By Maria Arana ,
Climate and Sustainability Leader, Europe
01/09/2025
To support the anticipated scale and pace of CCS deployment, innovation is required from the insurance community to offer new solutions for a wider set of risks.
As investment in carbon capture and storage continues to grow, a clear distinction is emerging between end-to-end capture and storage projects and value chains split across separate entities, such as carbon dioxide (CO2) emitters, transporters, and storers. In the latter case, government support has been crucial to provide certainty and encourage investment.
For inter-dependent chains, a key trend is the rise of large-scale cluster models, where various emitters capture their own CO2 and pay to utilise shared third-party transport and storage infrastructure, leveraging economies of scale.
This aggregation of CO2 volumes (before injection at a centralised storage site) has prompted operators to set CO2 specifications for each development. Creating these specifications is not only a risk management issue; it has cost implications that can impact project viability. Requiring very pure CO2 streams may limit customer options, as the cost of capture could become prohibitively high in some cases.
As each part of the removal chain is highly interdependent, any interruption at one point can impact the whole operation.
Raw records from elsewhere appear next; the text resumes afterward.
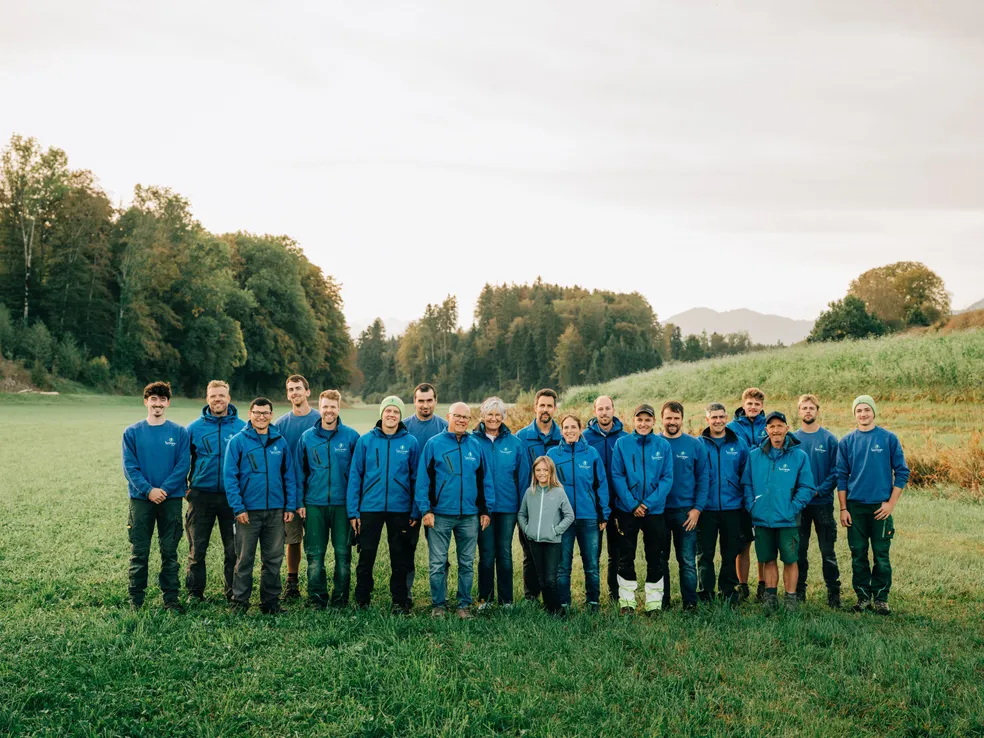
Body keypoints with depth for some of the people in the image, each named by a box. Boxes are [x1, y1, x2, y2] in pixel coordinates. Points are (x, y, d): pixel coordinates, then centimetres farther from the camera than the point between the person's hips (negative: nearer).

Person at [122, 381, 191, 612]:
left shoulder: (179, 432, 1)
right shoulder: (132, 432, 2)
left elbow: (183, 465, -4)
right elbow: (129, 466, -3)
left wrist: (164, 489, -15)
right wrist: (148, 490, -15)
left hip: (171, 499, 0)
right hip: (141, 499, 0)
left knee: (170, 552, 6)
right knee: (139, 553, 5)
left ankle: (171, 598, 14)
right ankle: (136, 599, 14)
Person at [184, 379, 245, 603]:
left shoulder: (243, 428, 1)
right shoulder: (194, 428, 2)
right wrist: (184, 488, 1)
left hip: (232, 496, 0)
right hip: (201, 495, 0)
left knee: (233, 549, 6)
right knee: (197, 549, 7)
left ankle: (233, 593, 18)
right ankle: (194, 592, 18)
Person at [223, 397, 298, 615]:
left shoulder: (280, 441, 6)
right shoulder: (238, 441, -3)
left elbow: (289, 476, 9)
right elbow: (230, 476, -6)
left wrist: (290, 506, 3)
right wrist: (238, 508, -12)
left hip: (276, 511, 3)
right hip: (248, 511, -3)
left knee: (274, 559, 8)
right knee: (244, 559, 4)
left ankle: (271, 601, 19)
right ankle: (240, 601, 14)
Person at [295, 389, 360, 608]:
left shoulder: (351, 436, -1)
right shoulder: (307, 437, 4)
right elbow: (299, 472, 8)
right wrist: (299, 502, 2)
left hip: (343, 504, -1)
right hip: (314, 504, 1)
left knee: (343, 553, 4)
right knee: (315, 554, 4)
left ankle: (341, 598, 14)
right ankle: (317, 598, 13)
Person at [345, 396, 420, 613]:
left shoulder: (410, 442, 0)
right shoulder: (365, 441, 0)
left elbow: (417, 479, 3)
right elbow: (355, 477, 1)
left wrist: (416, 512, -2)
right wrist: (353, 511, -4)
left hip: (401, 509, 0)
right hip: (370, 508, 0)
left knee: (400, 558, 8)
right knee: (366, 556, 6)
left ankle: (400, 601, 19)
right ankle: (362, 601, 18)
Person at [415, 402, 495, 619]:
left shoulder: (476, 445, 6)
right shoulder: (434, 444, -2)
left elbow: (485, 479, 10)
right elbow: (422, 479, -4)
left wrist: (486, 509, 5)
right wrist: (425, 510, -9)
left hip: (470, 516, 3)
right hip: (440, 515, -3)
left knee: (467, 563, 10)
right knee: (438, 563, 3)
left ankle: (464, 605, 19)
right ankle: (438, 605, 14)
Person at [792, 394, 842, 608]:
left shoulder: (829, 439, 0)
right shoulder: (792, 439, 5)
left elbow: (835, 471, -3)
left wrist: (819, 490, -14)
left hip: (822, 502, -2)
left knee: (828, 551, 1)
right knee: (799, 550, 8)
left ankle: (834, 593, 8)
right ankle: (799, 591, 17)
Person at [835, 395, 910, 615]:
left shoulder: (889, 439, 0)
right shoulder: (846, 442, 6)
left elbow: (902, 472, 1)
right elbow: (841, 477, 7)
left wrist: (891, 503, -6)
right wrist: (843, 509, 1)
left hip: (881, 506, -2)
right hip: (855, 506, 2)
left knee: (881, 555, 0)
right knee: (858, 555, 6)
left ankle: (880, 598, 11)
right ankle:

“The technology for working with CO2 is not new,” says Maria Arana, Marsh’s Climate and Sustainability Leader, Europe. “What is new is the kind of contractual frameworks created by implementing that technology at scale in a CCS value chain of separate but interdependent parties.”
As recently explored in a conversation between Marsh colleagues Amy Barnes, Head of Climate and Sustainability and Energy and Power, and Hannah Jennings, CCS global leader, contaminants in CO2 can increase the risk of degradation and damage to the transportation infrastructure. For instance, excessive water content can lead to the formation of carbonic acid, resulting in potential corrosion. Additionally, the presence of low-level impurities within the CO2 stream can alter its behavior, potentially exceeding the design parameters of the associated infrastructure.
To effectively mitigate these risks, stringent specifications are being developed and agreed upon across each specific value chain, from capture to ultimate storage. Compliance with these specifications will be monitored at relevant intervals to ensure safe and reliable operations following the aggregation of CO2 volumes.
Even with robust risk management, insurance can help transfer residual risks. For example, if physical damage occurs due to the inadvertent introduction of off-spec CO2 into the system, existing risk transfer solutions can be adapted to cover the resulting damage.
However, this new business ecosystem can lead to potential losses beyond physical damage. For example, control protocols along the CCS value chain are designed to detect off-spec CO2. If detected, risk mitigation procedures may include venting the CO2 to prevent damage.
“When a cement plant, for example, in the past simply emitted CO2 into the atmosphere, they did not have to think about the molecular stability driven by impurities of that CO2,” explains Maria Arana. “When they capture the CO2 they emit and feed it into a CCS value chain, it becomes critical to have quality control processes and to think about what happens if a contaminated batch is detected at any point in the value chain. The consequences could be both serious and complex. Typically, the infrastructure operator at the place and moment of detection will have strict protocols to initiate a purposeful venting process to avoid further contamination or damage to the infrastructure.”
With the risks identified, various off-take agreements between CCS stakeholders allocate the associated liabilities. While there is no universally accepted standard for how this liability is contractually allocated, but two key complexities are often considered.
“The contracts are often structured in such a way that if one of the emitters is found to have provided off-spec CO2, it will be liable for cleaning and remediation costs, as well as any financial losses incurred by the other emitters,” says Maria Arana.
In partnership with HDI Global, Marsh has launched a new insurance product designed to cover this specific risk in interdependent CCS value chains.
This innovative solution can provide:
a. Carbon credits losses of co-emitters.
b. Other financial losses incurred by co-emitters.
c. Remediation and decontamination costs for the facilities involved.
As companies play their part in the transition to net-zero, it is essential for them to anticipate, mitigate, and transfer residual risks associated with carbon capture and storage.
This new solution complements Marsh’s existing solution that offers non-damage coverage for unexpected leakages from the storage site itself, underwritten by Canopius and Hiscox.
“Many of the new risk concerns come back to the element of interdependence in the ecosystem, with multi-stakeholder value chains,” says Hannah Jennings. “With these innovative solutions, we hope to enable the CCS industry and support our clients in their efforts to decarbonise.”